Protecting today’s heroes

Editorial

 
March 27, 2020

With the death of 26-year-old physician Dr Osama Riaz, the first Pakistani doctor to die from coronavirus, it has become clear that there is an immediate need to take the protection of doctors, health workers, and paramedical staff as a priority. Dr Riaz had contracted the virus while physically handling Covid-19 patients who had returned to Gilgit-Baltistan (GB) from overseas and other parts of Pakistan. While it is strongly suggested that Dr Riaz be awarded the highest civilian award for his sacrifice and a substantial monetary compensation be given to his family, such measures can only serve as a partial token of appreciation. There is much more that needs to be done to prevent such tragedies from happening again. Over 2000 pilgrims had returned to GB from Iran via the quarantine facility at Taftan but still no proper screening was done at Taftan and over 80 of them have been found to be infected. So, now what is to be done to protect our health workers?

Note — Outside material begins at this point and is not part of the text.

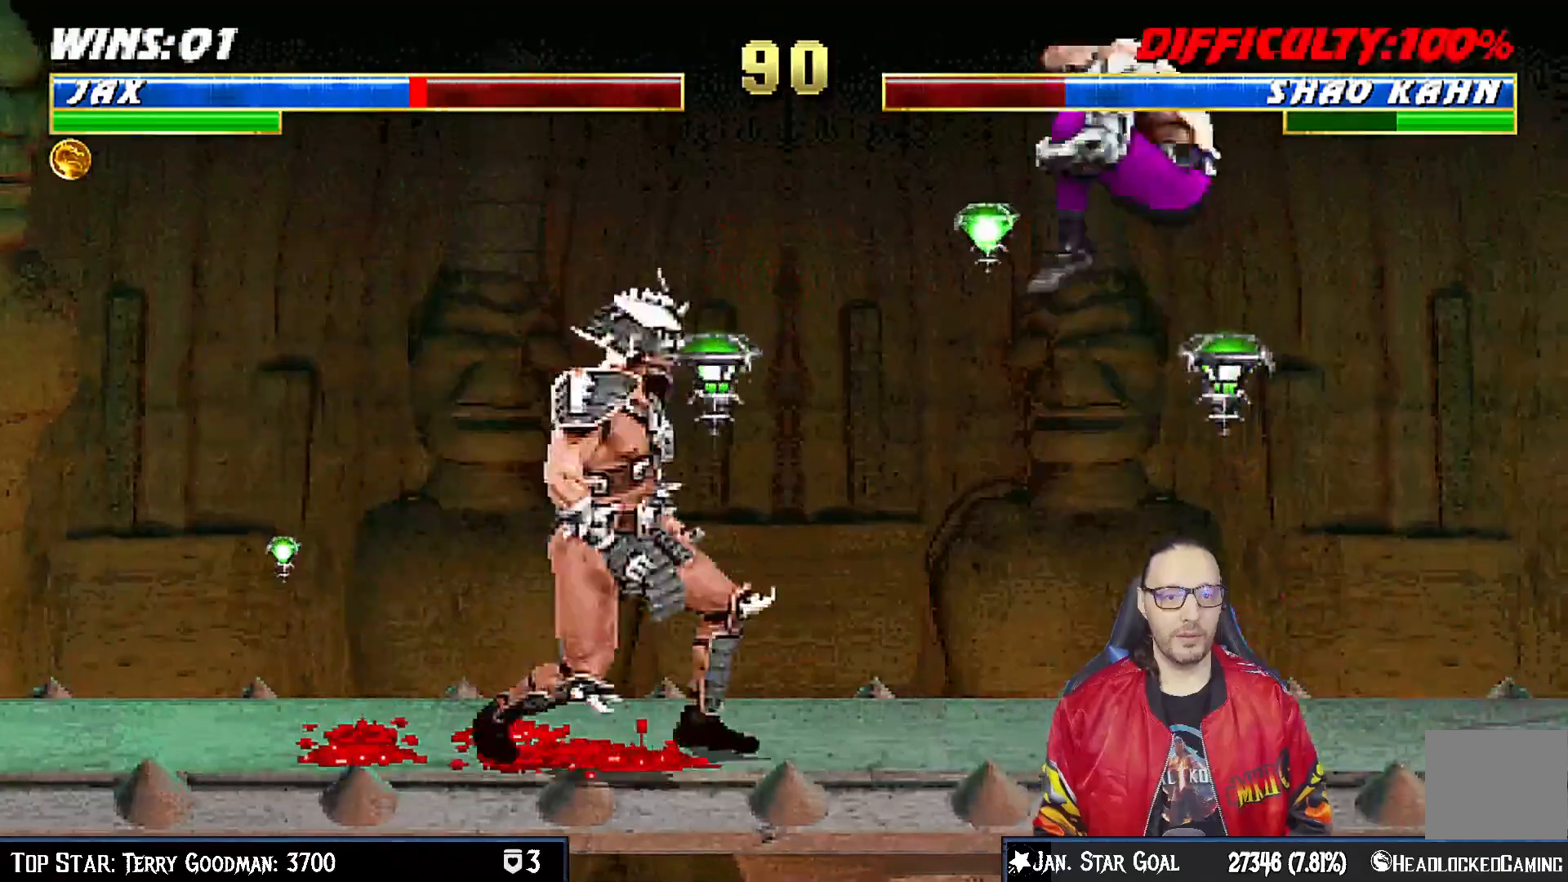
{"dt_ms": 500, "buttons": ["R1", "DPAD_DOWN", "DPAD_RIGHT"], "left_stick": "center", "right_stick": "center"}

Five elementary protections are as follows: N95 masks, protective gowns, gloves, face shields, and scrubs. While common people can use ordinary masks to protect them, for medical staff N95 masks are an absolute must. These masks are highly recommended to be included in protective kits for all medical staff as they are a first defence from airborne particles and from liquid contaminating the face. We have seen in Pakistan that many doctors and health workers are using ordinary masks that are not good enough for those who are regularly in contact with the affected people. Since the pandemic is likely to last for many weeks or maybe even months, there is an urgent need to distribute N95 masks to all our healthcare professionals. There are over 200 thousand doctors in Pakistan and at least around a million healthcare workers. And if we fail to give them the masks we may start losing our heroes in the field. Then there are gowns and gloves that need to be distributed on a mass scale.

It is good that China has reportedly sent over a million items including gowns, gloves, and masks. There is also a need to arrange regular cleaning and washing of facilities, equipment, and other reusable protective gear such as gowns. They get infected and cannot be used without washing again. If our healthcare workers run out of clean protective equipment, they cannot treat people with Covid-19. Healthcare workers such as nurses and ward attendants cannot enter patients’ rooms to give them medication, meals or even put breathing tubes in or provide them with any type of care, unless they themselves are fully protected. These people are our heroes and must be appreciated, protected and respected. The foremost responsibility for this lies with the state, but of course private entities and individuals are also needed at this time to contribute in whatever way they can to help our heroes on the frontline of the struggle against Covid-19.